Thorp Arch
- Interactive map of Thorp Arch
- Location: Thorp Arch Wetherby
- Coordinates: 53°55′05″N 1°20′15″W﻿ / ﻿53.917995°N 1.337521°W
- Owner: Anthony Calvert Ltd
- Type: Sports facility

Construction
- Built: c. 1994 (The Grange and training pitches) 2000 (The Barn)
- Opened: c. 1994 (The Grange and training pitches) 2002 (The Barn)
- Cost: £5 million (The Barn)

= Thorp Arch (training ground) =

Leeds United FC training ground

Thorp Arch is the training ground of Leeds United. Located in the village of Thorp Arch, near the town of Wetherby, the site covers 12.1 hectares. The facility consists of three sections: The Barn, The Grange and the training pitches. None of the sections are owned by Leeds United, but the Barn and the training pitches are leased to the club. Leeds' under 18s and under 16s sides play their home games on the pitches at Thorp Arch.

==History==

Thorp Arch was the brainchild of Howard Wilkinson, who became manager of Leeds United in 1988 and realised that the club needed a modern, purpose-built training facility. At the time, the club trained on Fullerton Park, the area behind the West Stand at the club's stadium, Elland Road. In the early nineties, the club started searching nearby land where the new training ground could be built. The club settled on Thorp Arch and quickly built several pitches. A section called The Grange was also built, providing changing rooms, offices and accommodation for the academy players.

In 2000, the club vacated The Grange in order to start work on a new £5 million state-of-the-art youth academy and training facility. The move saw the academy players move in with local families. The new academy was opened in 2002 and was named The Barn. It featured a number of new facilities including an indoor pitch, a swimming pool, a gym and new changing rooms.

However, the club soon encountered financial difficulties. In July 2004, The Grange was sold to Sterling Investment Properties Limited, a company owned by David Newett, a businessman from Wetherby. As part of the deal, the club were obliged to support any planning application made by Sterling for The Grange over a period of fifty years. Six months later, The Barn and the training pitches were sold to Barnaway Limited, a company owned by Manchester-based businessman, Jacob Adler for £4.2 million, with the option of a re-purchase before 10 October 2009 for £5,828,131. Barnaway leased the facility back to the club for twenty-five years, with the club due to pay annual rent of approximately £430,000, rising 3% each year.

In September 2009, club chairman Ken Bates announced that the club were in talks with Leeds City Council regarding the council re-purchasing the facility from Adler for and leasing it back to the club. The following month, it was announced that the club and the council had agreed terms regarding the lease with the option for the club to obtain the freehold of the facility after fourteen years when all council debt has been repaid or earlier by negotiation. The deal would also see the club make Thorp Arch available for training during the 2012 Summer Olympics, the 2013 Rugby League World Cup, and the 2015 Rugby World Cup.

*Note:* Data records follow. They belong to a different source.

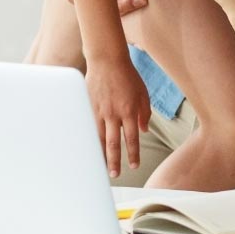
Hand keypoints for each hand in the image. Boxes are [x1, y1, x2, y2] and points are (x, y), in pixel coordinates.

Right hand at [85, 57, 150, 176]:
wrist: (107, 60)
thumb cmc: (128, 75)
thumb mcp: (143, 93)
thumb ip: (145, 113)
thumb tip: (143, 131)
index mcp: (130, 110)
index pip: (132, 138)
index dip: (133, 154)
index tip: (134, 165)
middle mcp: (114, 113)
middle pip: (114, 143)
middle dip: (115, 161)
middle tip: (115, 174)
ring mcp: (100, 111)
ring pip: (99, 138)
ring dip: (101, 155)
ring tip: (101, 167)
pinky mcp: (89, 107)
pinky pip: (90, 128)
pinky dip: (90, 140)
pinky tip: (90, 149)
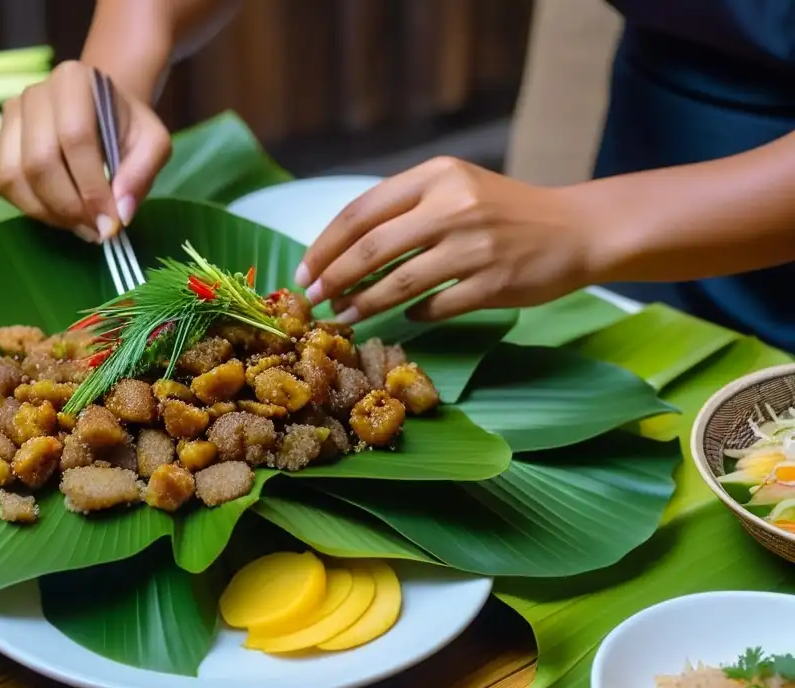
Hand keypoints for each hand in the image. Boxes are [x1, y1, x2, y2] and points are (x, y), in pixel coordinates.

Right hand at [0, 60, 170, 241]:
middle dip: (70, 206)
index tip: (111, 222)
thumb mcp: (153, 144)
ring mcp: (11, 117)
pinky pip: (5, 185)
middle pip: (39, 161)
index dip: (92, 188)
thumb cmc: (128, 128)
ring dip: (50, 213)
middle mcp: (34, 93)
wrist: (102, 114)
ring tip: (82, 226)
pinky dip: (33, 210)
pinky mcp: (0, 144)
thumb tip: (120, 214)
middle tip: (97, 230)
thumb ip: (142, 173)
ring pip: (15, 176)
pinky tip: (63, 217)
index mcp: (74, 81)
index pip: (75, 138)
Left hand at [294, 157, 597, 322]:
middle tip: (312, 300)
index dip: (325, 244)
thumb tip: (342, 251)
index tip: (304, 270)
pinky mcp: (494, 283)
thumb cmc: (505, 211)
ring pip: (399, 282)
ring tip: (342, 317)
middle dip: (334, 277)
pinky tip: (407, 318)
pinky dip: (415, 315)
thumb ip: (406, 210)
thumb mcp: (456, 189)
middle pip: (372, 247)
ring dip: (363, 304)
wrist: (576, 229)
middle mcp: (454, 205)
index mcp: (437, 176)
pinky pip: (437, 306)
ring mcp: (475, 246)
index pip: (362, 211)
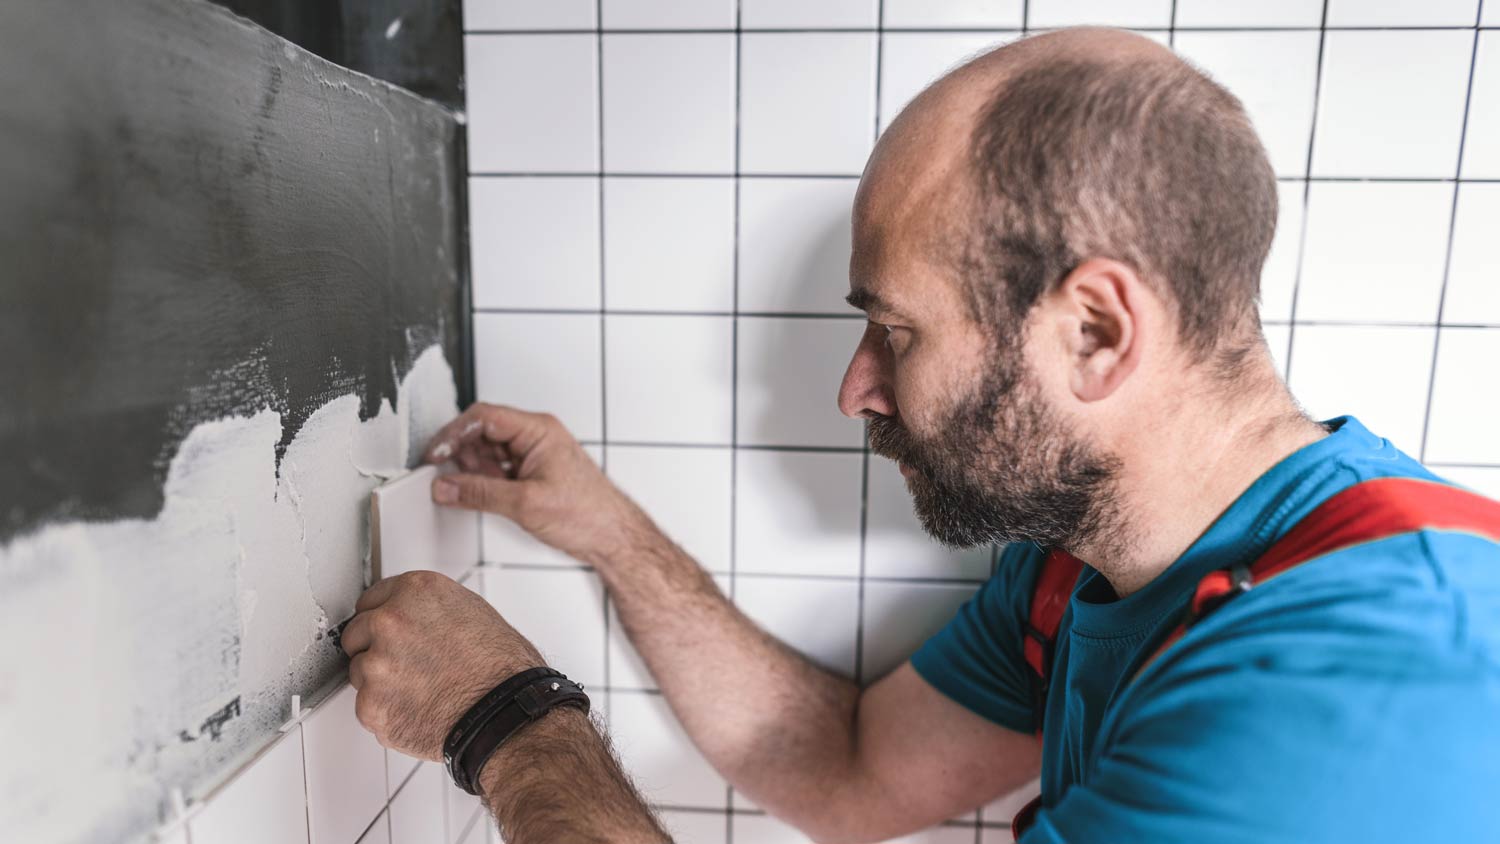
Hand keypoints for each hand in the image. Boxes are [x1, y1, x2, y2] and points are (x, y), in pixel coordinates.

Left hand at [340, 570, 543, 760]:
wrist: (506, 714)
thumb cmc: (501, 668)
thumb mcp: (472, 612)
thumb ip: (430, 610)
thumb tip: (414, 618)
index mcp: (415, 592)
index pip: (371, 599)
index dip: (384, 619)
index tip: (390, 633)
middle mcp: (389, 622)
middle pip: (356, 634)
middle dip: (375, 649)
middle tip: (408, 666)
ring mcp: (376, 664)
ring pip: (360, 672)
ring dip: (381, 682)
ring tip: (422, 690)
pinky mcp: (370, 705)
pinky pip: (368, 708)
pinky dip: (387, 713)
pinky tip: (419, 710)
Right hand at [422, 403, 650, 563]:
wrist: (613, 536)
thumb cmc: (588, 513)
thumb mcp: (526, 503)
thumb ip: (480, 493)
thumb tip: (446, 487)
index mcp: (538, 430)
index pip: (484, 417)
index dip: (453, 434)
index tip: (435, 455)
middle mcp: (536, 436)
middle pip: (483, 433)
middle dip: (463, 456)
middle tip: (449, 479)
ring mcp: (534, 454)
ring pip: (488, 453)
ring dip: (474, 472)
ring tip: (473, 493)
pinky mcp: (533, 473)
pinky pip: (498, 469)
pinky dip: (485, 482)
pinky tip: (484, 498)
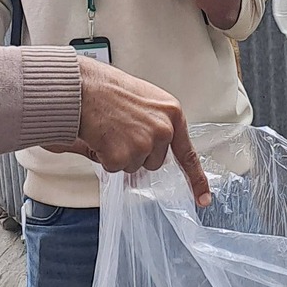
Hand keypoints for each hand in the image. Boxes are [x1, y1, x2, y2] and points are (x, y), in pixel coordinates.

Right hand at [67, 57, 211, 204]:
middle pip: (154, 162)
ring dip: (119, 154)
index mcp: (172, 113)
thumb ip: (157, 125)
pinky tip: (100, 137)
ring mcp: (143, 144)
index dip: (196, 179)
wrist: (82, 86)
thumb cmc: (108, 89)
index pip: (188, 153)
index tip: (203, 199)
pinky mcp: (122, 156)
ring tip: (109, 129)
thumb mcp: (146, 100)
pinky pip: (114, 168)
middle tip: (120, 130)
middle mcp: (163, 130)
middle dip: (137, 153)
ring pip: (133, 166)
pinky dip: (104, 157)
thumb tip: (153, 151)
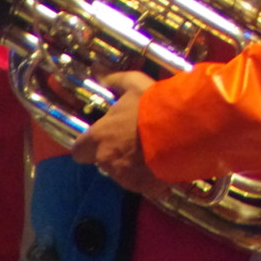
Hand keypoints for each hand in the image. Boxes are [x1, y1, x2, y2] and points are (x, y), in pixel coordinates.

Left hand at [71, 72, 167, 195]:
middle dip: (114, 154)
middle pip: (103, 162)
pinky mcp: (144, 187)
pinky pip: (144, 185)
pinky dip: (150, 178)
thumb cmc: (152, 105)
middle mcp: (107, 160)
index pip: (78, 151)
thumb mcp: (134, 83)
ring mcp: (125, 177)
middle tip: (133, 142)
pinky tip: (163, 165)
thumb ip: (115, 80)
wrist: (182, 129)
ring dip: (133, 165)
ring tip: (153, 152)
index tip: (100, 139)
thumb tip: (99, 72)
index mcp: (99, 137)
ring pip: (123, 174)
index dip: (87, 146)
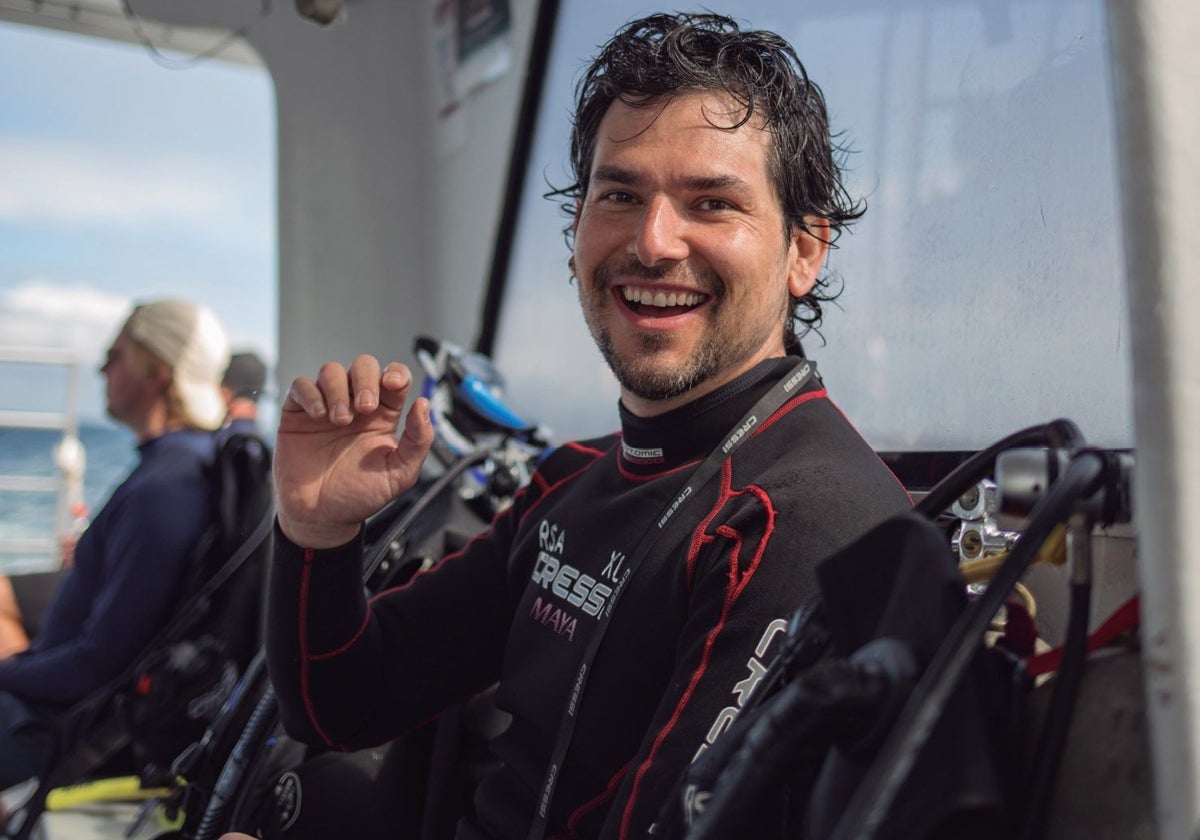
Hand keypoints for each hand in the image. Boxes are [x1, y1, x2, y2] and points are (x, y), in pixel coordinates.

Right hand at [275, 355, 433, 547]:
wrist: (321, 517)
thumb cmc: (360, 496)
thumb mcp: (399, 474)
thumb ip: (418, 441)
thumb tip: (424, 405)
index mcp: (383, 416)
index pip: (394, 378)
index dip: (395, 373)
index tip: (393, 384)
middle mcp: (355, 406)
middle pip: (363, 366)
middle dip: (365, 379)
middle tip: (365, 408)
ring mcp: (327, 407)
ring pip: (331, 371)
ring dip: (338, 389)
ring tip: (339, 420)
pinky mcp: (298, 414)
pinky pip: (301, 386)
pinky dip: (310, 394)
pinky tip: (318, 416)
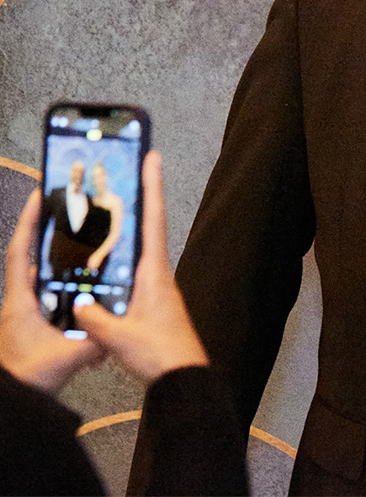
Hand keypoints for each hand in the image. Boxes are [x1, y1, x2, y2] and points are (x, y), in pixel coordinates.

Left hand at [0, 188, 104, 391]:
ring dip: (52, 256)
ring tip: (78, 239)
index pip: (20, 252)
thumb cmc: (30, 379)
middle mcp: (17, 302)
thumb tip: (118, 330)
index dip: (29, 222)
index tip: (40, 195)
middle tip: (66, 209)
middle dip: (43, 231)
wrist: (11, 406)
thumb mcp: (67, 358)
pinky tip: (80, 282)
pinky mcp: (28, 325)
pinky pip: (42, 293)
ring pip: (35, 275)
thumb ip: (95, 342)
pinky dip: (57, 281)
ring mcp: (20, 313)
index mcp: (20, 302)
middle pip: (27, 256)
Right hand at [75, 151, 208, 382]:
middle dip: (141, 197)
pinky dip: (124, 257)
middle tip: (130, 169)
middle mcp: (159, 273)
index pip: (152, 220)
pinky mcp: (154, 301)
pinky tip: (107, 260)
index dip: (152, 188)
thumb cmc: (159, 354)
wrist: (184, 377)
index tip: (152, 157)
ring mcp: (158, 286)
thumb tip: (77, 302)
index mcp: (154, 273)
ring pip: (142, 247)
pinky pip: (136, 269)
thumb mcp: (120, 337)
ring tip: (113, 206)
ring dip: (131, 226)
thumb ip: (96, 319)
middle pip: (149, 226)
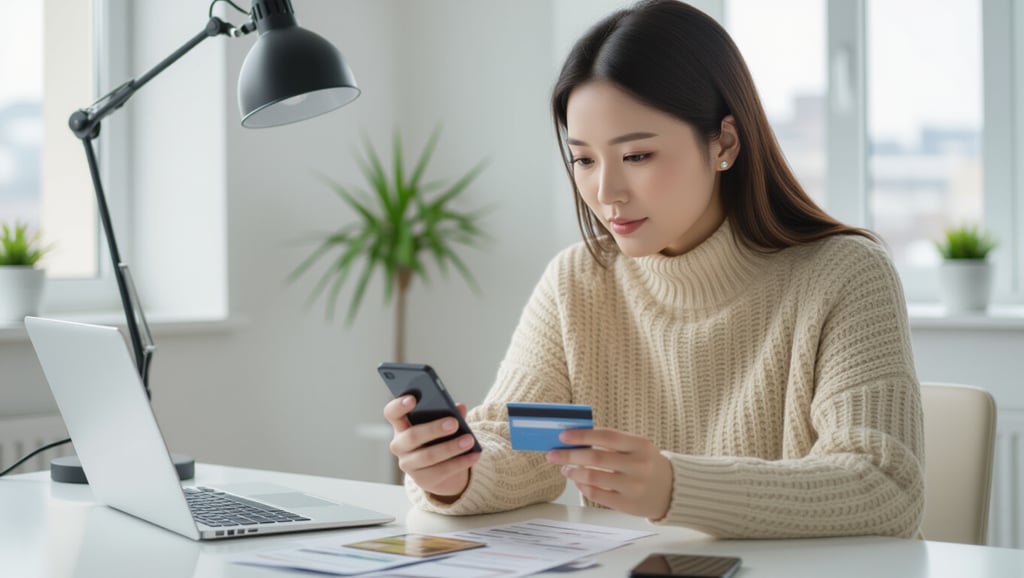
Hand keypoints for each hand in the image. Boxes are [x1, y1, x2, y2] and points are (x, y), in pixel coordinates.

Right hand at [383, 395, 480, 499]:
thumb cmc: (439, 438)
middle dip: (433, 429)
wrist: (441, 470)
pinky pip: (442, 471)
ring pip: (428, 456)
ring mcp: (409, 464)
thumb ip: (449, 414)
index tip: (413, 399)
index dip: (399, 405)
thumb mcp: (443, 424)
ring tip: (469, 440)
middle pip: (412, 436)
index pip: (392, 413)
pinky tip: (474, 454)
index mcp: (401, 425)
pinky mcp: (423, 480)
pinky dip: (461, 462)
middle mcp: (400, 445)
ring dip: (451, 447)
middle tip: (453, 423)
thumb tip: (460, 408)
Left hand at [546, 428, 672, 519]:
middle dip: (570, 455)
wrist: (672, 490)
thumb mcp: (637, 447)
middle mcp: (639, 466)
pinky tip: (578, 481)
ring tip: (565, 468)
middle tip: (553, 454)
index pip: (606, 436)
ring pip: (594, 478)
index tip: (563, 436)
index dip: (582, 435)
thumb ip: (611, 442)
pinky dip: (583, 486)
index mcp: (640, 445)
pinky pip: (598, 495)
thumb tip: (576, 439)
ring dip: (574, 472)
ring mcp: (634, 487)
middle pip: (596, 458)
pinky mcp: (628, 504)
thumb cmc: (646, 463)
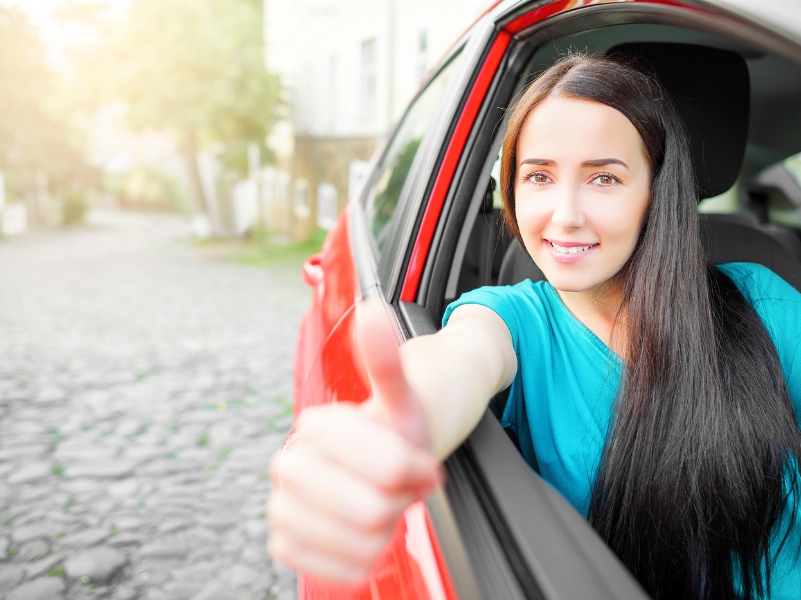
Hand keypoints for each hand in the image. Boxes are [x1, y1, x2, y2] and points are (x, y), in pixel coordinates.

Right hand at [266, 299, 441, 582]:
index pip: (387, 469)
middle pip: (373, 512)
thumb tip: (372, 311)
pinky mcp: (285, 543)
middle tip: (401, 484)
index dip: (416, 470)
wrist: (390, 454)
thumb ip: (386, 360)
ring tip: (384, 504)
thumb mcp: (405, 394)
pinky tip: (366, 536)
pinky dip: (363, 560)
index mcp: (316, 427)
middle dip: (400, 500)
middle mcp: (289, 464)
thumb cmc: (401, 423)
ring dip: (386, 531)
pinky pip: (334, 572)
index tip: (422, 462)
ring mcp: (283, 505)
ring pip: (358, 545)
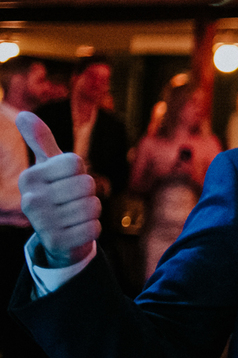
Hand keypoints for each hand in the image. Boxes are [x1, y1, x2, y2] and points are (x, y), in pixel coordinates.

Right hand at [16, 112, 101, 266]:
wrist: (56, 235)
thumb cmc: (57, 193)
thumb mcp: (49, 166)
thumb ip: (40, 140)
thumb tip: (23, 115)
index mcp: (30, 177)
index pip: (76, 162)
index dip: (80, 172)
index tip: (67, 181)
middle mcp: (30, 199)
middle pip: (87, 184)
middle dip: (88, 193)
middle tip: (73, 201)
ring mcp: (41, 222)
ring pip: (92, 206)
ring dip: (91, 212)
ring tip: (75, 215)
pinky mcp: (55, 243)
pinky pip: (94, 228)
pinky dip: (92, 229)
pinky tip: (76, 230)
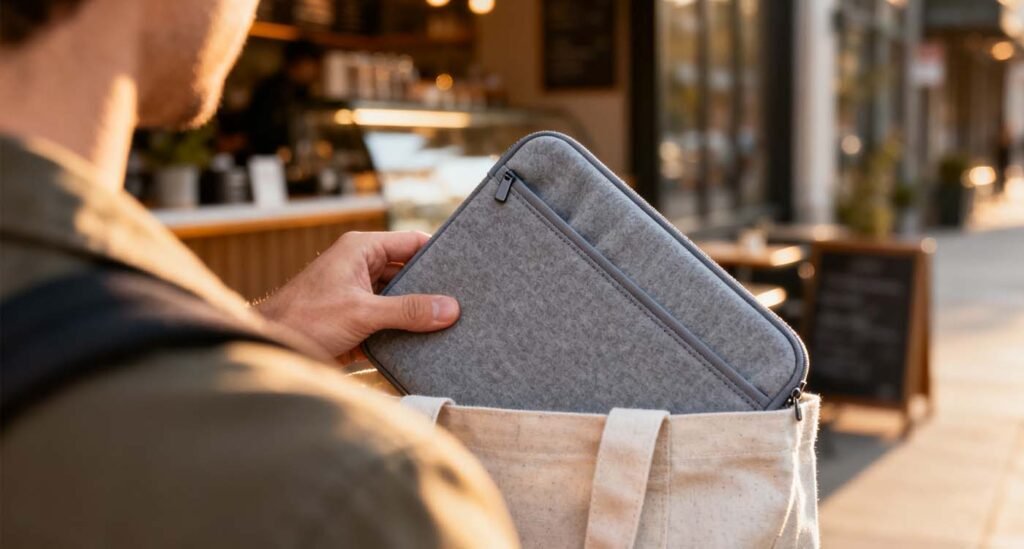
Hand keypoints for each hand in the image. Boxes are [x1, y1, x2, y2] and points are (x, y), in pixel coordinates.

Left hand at [256, 231, 458, 356]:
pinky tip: (430, 345)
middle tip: (467, 301)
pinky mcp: (357, 323)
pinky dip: (406, 334)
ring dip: (420, 314)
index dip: (438, 253)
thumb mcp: (362, 312)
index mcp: (361, 250)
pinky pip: (390, 324)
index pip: (411, 242)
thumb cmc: (303, 319)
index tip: (466, 268)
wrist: (270, 349)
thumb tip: (450, 309)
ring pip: (401, 301)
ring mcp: (359, 296)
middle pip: (409, 273)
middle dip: (433, 289)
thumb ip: (408, 310)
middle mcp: (361, 268)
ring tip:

In the summer of 2013 new Leeds United manager Brian McDermott made a series of changes to Thorp Arch including the main training field measured to the exact length and width of the pitch at Elland Road, an extension of the sprinkler system used at Thorp Arch and a “better flow” to the grounds including mixing the first team and development squads. The physio room was also moved downstairs.

==Facilities==

The Grange, which was only operational by the club from its opening in the early 1990s until the 2000s, accommodated the academy players, offices and changing rooms.

The site has eight full-size grass pitches and two all-weather pitches. Several of the pitches are floodlit.

The Barn, which replaced The Grange in 2002, contains a reception, a café, offices and changing rooms. It also houses:
- Indoor pitch: this is primarily used by the academy players. The pitch features artificial turf and is heated.
- Physiotherapy rooms: there are two physio rooms, one for the first team and one for the academy.
- Bio science room: this room is used for player medicals, science testing, preventative screens and academy muscular evaluations.
- Rehabilitation room: in this room, assessment work and activities such as basketball take place to help players who are recovering from an injury. The room features a sprung floor for jumping work.
- Gym: the gym is used for general player fitness as well as rehabilitation.
- Wet area: the wet area features a massage jacuzzi, a hydrotherapy pool and swimming pool which is used for rehabilitation and recuperation.